I adopted a clinical teaching approach in one of the undergraduate seminar courses I taught. It was an innovative teaching design and the first clinical legal education course at Jindal. Students were given research assignments throughout the term. I would give them feedback on their assignment and at the end of the semester they would turn the research assignments into a paper. A clinical component was added to the course, where I arranged regular student visits to a nearby community to provide locals with legal advice on how to apply for help under a government food program. A new law was passed about food distribution for poor people. Students went to nearby villages to explain what the law meant for the people there.

How was the clinical legal education experience?

It was a fruitful experience. There were eight students in this seminar course. They really enjoyed the visits and worked collaboratively with each other throughout the course. Through this clinical education approach, students came to realize the practical value of their knowledge and to see that they could have an impact on the community.

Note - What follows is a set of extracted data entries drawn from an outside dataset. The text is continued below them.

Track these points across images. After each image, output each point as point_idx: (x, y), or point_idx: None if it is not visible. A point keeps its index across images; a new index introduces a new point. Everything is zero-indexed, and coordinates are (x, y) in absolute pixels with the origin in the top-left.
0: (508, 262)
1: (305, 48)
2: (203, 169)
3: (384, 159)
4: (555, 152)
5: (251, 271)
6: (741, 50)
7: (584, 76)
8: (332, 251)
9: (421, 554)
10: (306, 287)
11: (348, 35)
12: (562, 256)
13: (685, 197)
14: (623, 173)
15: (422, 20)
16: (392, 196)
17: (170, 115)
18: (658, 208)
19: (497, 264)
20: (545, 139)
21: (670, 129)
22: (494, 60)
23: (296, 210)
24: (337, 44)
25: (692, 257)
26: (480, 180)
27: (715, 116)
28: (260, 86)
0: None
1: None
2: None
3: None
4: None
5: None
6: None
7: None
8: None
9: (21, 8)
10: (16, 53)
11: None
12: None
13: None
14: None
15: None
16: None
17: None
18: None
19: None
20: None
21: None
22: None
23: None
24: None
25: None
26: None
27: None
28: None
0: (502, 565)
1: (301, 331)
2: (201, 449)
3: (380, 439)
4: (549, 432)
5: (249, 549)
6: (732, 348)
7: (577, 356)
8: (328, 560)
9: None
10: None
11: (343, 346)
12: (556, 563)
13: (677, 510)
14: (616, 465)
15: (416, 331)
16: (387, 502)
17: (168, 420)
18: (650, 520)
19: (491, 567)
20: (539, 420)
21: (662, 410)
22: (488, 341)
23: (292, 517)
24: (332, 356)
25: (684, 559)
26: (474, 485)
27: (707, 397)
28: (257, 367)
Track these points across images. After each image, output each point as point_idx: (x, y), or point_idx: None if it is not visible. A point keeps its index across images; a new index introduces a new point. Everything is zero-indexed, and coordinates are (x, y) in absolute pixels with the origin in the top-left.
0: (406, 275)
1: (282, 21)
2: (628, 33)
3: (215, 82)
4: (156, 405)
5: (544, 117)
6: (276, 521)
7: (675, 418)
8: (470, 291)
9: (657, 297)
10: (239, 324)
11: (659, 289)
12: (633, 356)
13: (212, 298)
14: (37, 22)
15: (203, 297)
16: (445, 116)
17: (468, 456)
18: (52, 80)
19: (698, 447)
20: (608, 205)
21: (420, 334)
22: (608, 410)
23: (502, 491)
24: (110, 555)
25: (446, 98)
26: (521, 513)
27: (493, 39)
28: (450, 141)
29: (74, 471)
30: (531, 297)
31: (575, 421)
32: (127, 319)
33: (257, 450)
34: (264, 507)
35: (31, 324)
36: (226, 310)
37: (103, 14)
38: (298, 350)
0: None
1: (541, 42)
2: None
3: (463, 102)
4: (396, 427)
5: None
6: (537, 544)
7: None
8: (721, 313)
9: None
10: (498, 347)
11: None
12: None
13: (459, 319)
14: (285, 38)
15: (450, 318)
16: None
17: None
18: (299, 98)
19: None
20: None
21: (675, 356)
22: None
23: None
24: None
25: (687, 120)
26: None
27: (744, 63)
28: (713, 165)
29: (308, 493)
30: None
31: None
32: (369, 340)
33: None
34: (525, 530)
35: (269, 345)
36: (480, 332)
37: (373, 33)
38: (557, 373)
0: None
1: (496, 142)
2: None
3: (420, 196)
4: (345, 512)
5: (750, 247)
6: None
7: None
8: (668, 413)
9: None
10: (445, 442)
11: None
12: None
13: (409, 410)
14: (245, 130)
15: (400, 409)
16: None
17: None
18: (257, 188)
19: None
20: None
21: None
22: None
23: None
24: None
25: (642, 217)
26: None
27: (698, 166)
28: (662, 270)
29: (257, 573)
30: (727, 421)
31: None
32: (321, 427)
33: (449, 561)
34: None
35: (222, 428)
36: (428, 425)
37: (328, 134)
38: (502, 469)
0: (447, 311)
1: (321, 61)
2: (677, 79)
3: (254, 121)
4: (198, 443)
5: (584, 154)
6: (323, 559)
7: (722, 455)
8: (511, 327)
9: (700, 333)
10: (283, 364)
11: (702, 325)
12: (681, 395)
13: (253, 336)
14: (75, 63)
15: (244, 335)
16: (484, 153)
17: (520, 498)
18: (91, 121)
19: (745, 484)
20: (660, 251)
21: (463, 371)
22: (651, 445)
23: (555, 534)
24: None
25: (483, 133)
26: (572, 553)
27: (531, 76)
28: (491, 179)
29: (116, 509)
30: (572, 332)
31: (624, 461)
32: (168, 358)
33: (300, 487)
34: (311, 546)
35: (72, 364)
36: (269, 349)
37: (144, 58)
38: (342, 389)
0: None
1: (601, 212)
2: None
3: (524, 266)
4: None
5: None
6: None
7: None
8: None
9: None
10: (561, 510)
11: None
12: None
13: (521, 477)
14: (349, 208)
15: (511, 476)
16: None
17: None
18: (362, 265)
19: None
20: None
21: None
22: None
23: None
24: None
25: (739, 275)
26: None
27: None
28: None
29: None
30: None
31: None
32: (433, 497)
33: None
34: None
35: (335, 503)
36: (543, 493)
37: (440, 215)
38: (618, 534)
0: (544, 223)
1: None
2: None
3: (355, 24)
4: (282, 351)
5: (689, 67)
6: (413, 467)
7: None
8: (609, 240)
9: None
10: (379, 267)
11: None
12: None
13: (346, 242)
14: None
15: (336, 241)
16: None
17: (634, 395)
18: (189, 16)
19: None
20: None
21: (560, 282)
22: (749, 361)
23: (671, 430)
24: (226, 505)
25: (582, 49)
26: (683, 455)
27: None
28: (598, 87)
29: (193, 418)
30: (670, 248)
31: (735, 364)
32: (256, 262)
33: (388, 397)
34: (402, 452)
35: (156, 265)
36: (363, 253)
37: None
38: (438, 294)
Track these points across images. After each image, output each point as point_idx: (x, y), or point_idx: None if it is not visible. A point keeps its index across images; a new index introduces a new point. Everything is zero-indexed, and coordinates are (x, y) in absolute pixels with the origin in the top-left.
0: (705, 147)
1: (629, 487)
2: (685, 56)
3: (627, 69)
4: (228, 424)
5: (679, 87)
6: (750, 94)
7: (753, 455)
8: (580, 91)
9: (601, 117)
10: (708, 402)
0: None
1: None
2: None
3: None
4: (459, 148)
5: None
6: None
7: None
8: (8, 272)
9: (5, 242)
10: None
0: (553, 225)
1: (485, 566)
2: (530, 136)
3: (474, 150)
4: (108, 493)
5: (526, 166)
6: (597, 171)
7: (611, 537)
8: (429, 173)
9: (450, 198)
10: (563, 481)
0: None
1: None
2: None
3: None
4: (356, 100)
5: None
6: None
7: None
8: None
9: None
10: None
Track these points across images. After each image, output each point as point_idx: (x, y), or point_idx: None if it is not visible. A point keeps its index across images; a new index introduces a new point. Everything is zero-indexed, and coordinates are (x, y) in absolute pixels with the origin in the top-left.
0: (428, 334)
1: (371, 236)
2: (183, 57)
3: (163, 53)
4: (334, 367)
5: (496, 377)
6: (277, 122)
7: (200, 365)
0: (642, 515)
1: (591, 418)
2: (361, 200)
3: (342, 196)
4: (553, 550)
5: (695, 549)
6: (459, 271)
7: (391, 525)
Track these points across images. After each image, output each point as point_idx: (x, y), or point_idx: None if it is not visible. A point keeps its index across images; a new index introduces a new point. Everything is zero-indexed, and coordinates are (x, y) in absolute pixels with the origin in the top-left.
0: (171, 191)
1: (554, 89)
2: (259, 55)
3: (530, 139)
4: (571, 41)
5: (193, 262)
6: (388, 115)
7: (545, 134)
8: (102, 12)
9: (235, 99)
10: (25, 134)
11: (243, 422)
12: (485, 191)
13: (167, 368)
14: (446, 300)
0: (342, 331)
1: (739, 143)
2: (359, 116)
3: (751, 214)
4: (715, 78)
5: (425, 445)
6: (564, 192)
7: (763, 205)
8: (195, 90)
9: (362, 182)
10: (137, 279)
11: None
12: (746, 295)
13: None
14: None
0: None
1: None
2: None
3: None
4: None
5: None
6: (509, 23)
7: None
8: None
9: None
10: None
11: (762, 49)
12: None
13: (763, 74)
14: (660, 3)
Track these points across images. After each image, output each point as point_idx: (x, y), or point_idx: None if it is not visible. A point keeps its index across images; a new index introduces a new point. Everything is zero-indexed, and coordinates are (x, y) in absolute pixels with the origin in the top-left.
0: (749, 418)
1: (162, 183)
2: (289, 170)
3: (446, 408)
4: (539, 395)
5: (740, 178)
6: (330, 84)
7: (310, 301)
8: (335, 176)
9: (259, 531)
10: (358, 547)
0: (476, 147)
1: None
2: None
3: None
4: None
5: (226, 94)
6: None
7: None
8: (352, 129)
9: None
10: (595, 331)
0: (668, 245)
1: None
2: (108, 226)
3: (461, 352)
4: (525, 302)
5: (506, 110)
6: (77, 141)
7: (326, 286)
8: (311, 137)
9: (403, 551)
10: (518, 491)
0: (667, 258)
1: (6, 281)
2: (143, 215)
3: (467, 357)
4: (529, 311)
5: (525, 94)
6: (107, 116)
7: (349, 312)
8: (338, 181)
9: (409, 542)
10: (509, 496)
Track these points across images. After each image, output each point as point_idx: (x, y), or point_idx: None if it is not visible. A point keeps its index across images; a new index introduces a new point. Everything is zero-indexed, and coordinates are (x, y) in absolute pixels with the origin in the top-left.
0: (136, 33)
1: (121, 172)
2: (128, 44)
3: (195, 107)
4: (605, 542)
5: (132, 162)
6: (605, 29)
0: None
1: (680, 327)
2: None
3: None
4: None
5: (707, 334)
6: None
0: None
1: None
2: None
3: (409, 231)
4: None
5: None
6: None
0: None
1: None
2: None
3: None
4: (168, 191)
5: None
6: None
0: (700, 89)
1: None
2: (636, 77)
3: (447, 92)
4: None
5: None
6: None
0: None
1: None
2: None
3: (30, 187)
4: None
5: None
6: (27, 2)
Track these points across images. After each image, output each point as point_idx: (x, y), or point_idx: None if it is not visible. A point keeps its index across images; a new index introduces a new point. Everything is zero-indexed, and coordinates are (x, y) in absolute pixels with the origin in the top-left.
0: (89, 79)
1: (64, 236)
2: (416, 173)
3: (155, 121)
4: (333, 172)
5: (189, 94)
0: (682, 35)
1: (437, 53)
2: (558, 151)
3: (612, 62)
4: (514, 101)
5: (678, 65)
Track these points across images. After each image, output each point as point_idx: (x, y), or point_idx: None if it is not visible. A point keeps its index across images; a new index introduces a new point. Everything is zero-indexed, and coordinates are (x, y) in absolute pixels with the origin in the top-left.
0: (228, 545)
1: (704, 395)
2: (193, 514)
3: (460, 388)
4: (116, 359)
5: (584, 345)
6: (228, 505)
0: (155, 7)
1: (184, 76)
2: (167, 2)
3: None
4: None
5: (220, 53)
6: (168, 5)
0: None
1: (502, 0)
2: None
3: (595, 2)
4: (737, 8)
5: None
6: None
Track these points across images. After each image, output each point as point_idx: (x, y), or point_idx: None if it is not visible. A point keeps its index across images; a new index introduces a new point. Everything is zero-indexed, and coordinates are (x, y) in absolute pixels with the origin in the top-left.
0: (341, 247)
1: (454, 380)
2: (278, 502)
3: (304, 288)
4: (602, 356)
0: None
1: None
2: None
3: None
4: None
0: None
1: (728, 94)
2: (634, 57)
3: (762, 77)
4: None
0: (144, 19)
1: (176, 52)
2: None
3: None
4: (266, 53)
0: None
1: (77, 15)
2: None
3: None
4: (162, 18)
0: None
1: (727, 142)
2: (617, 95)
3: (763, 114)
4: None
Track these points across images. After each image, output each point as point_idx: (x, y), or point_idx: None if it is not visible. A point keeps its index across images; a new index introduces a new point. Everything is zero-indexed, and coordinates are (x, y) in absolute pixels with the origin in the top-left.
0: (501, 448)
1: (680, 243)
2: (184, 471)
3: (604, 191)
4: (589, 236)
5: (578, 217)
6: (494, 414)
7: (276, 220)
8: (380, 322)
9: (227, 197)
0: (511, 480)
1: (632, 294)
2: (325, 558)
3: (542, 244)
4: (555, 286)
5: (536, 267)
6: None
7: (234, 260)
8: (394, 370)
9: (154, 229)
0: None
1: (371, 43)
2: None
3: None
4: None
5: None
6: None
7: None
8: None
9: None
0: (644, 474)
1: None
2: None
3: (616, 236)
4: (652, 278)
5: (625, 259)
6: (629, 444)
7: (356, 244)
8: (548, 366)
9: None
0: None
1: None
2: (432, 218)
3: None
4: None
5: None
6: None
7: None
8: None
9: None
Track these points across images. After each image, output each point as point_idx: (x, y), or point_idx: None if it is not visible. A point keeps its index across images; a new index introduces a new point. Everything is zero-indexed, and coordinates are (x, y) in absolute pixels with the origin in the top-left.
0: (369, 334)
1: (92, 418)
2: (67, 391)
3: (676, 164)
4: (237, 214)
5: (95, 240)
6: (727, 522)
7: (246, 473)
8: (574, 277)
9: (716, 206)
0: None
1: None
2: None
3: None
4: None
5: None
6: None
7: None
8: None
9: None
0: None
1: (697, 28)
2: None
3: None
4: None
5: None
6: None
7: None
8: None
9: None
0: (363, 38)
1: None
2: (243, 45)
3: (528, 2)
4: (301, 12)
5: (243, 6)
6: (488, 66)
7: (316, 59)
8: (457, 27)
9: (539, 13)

At the end of this course, we published a report together at university level, where I and all eight students were co-authors; so the students’ work was given intrinsic research values beyond grades and scores.

To learn more about Professor Abeyratne’s co-author publication with students, please click here.

Students do not all learn at the same pace. How do you adapt your teaching to the needs of individual students?

I usually give students regular assignments earlier in the term and have the students submit those assignments to me. I can then tell by looking at how they respond to the questions whether they need more help or not. Where help is needed, I invite students to meet me so that I can help them understand better. I also encourage students to form study groups within the class, as it is an effective way of learning. Where the problem was due to the students’ English ability, especially with the readings, I would give them extra writing assignments and then correct their English mistakes to help them improve.